The road to retirement is becoming overburdened by speed bumps – rising living costs, a sluggish superannuation, and inflation’s erosion of the purchase power of savings.
Not to mention Kiwis are living longer so their nest egg needs to go further.
While superannuation provides about $28,000 a year for single people and $43,000 for couples, this often falls short of covering modest living expenses.
Consumer website MoneyHub says to retire comfortably, most Kiwis need between $300,000 and $1.3 million in savings, depending on their desired lifestyle.
A modest retirement needs an annual household income of $50,000 to $70,000.
Research by the Retirement Commission showed more than a third of retirees relied solely on New Zealand Superannuation.
MoneyHub founder Christopher Walsh said the brutal truth about retirement in New Zealand was that most people needed a lot more money than they thought.
“I’ve spoken to retirees who thought they were set for life with a $600,000-plus property portfolio, only to find themselves borrowing money from their children within five years of retiring.”
Not only are younger Kiwis helping to cover the costs of their parents’ food, rent or medical bills, but parents are also moving in as a way to reduce costs.
Families are buying transportable houses as alternatives to retirement villages, a house manufacturer’s chief says.
Bryce Glover, HouseMe’s Takanini-headquartered sales and marketing general manager, said families who owned a property with some extra ground were buying tiny houses priced from $49,000 for their ageing parents.

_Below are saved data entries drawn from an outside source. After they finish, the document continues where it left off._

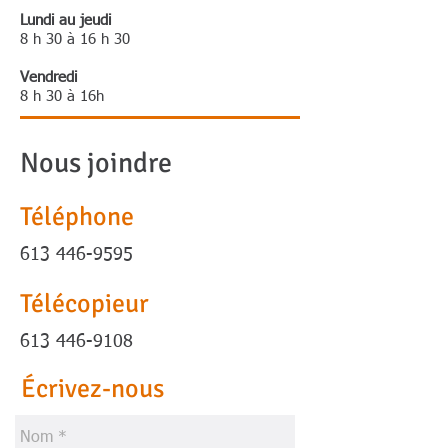
Lundi au jeudi
8 h 30 à 16 h 30
Vendredi
8 h 30 à 16h
Nous joindre
Téléphone
613 446-9595
Télécopieur
613 446-9108
Écrivez-nous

This shift to the bank of children carries an emotional burden – shame especially. That could be why retirees faced with hardship instead choose to cut back on food, power, or social activities.
The emotional levy lies with the children too. Many feel a deep sense of responsibility to support their parents, such as in Māori and Pasifika homes where intergenerational care is hugely important.
We need to start asking ourselves whether we are ready for a future where retirement is no longer self-funded? Young Kiwis know a future plan most likely involves the help of mum and dad but do they know it could involve helping mum and dad?
Also, what happens to those people without children or whose children are themselves financially stretched?
While New Zealand’s current superannuation has perks – such KiwiSaver’s expected boost, and it being universal rather than means tested – policymakers need to honestly assess whether it is truly sustainable as life expectancy increases and living costs rise.
The bank of children may not have a branch, but it appears it is open for business.